Task requirements:
Retype, character for character, the line containing "#2 black spray can (316, 189, 361, 296)" along with each line after it through the end of the data, and only those.

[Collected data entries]
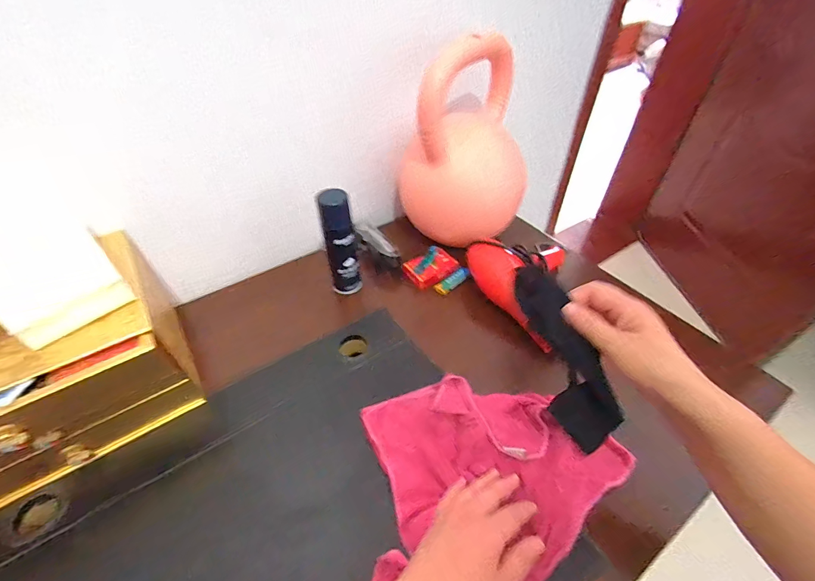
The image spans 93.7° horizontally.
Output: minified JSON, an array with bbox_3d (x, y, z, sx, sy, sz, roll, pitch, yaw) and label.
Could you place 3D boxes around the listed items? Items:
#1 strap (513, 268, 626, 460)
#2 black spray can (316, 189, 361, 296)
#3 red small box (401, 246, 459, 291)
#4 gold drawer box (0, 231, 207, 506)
[{"bbox_3d":[0.161,0.063,0.396,0.039,0.054,0.189,-17,81,-16],"label":"strap"},{"bbox_3d":[-0.111,-0.072,0.641,0.053,0.192,0.043,-10,46,-9],"label":"black spray can"},{"bbox_3d":[0.047,-0.046,0.720,0.094,0.024,0.066,-30,52,-26],"label":"red small box"},{"bbox_3d":[-0.461,0.105,0.474,0.316,0.171,0.245,-29,52,-25],"label":"gold drawer box"}]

Solution to the problem:
#2 black spray can (316, 189, 361, 296)
#3 red small box (401, 246, 459, 291)
#4 gold drawer box (0, 231, 207, 506)
[{"bbox_3d":[0.161,0.063,0.396,0.039,0.054,0.189,-17,81,-16],"label":"strap"},{"bbox_3d":[-0.111,-0.072,0.641,0.053,0.192,0.043,-10,46,-9],"label":"black spray can"},{"bbox_3d":[0.047,-0.046,0.720,0.094,0.024,0.066,-30,52,-26],"label":"red small box"},{"bbox_3d":[-0.461,0.105,0.474,0.316,0.171,0.245,-29,52,-25],"label":"gold drawer box"}]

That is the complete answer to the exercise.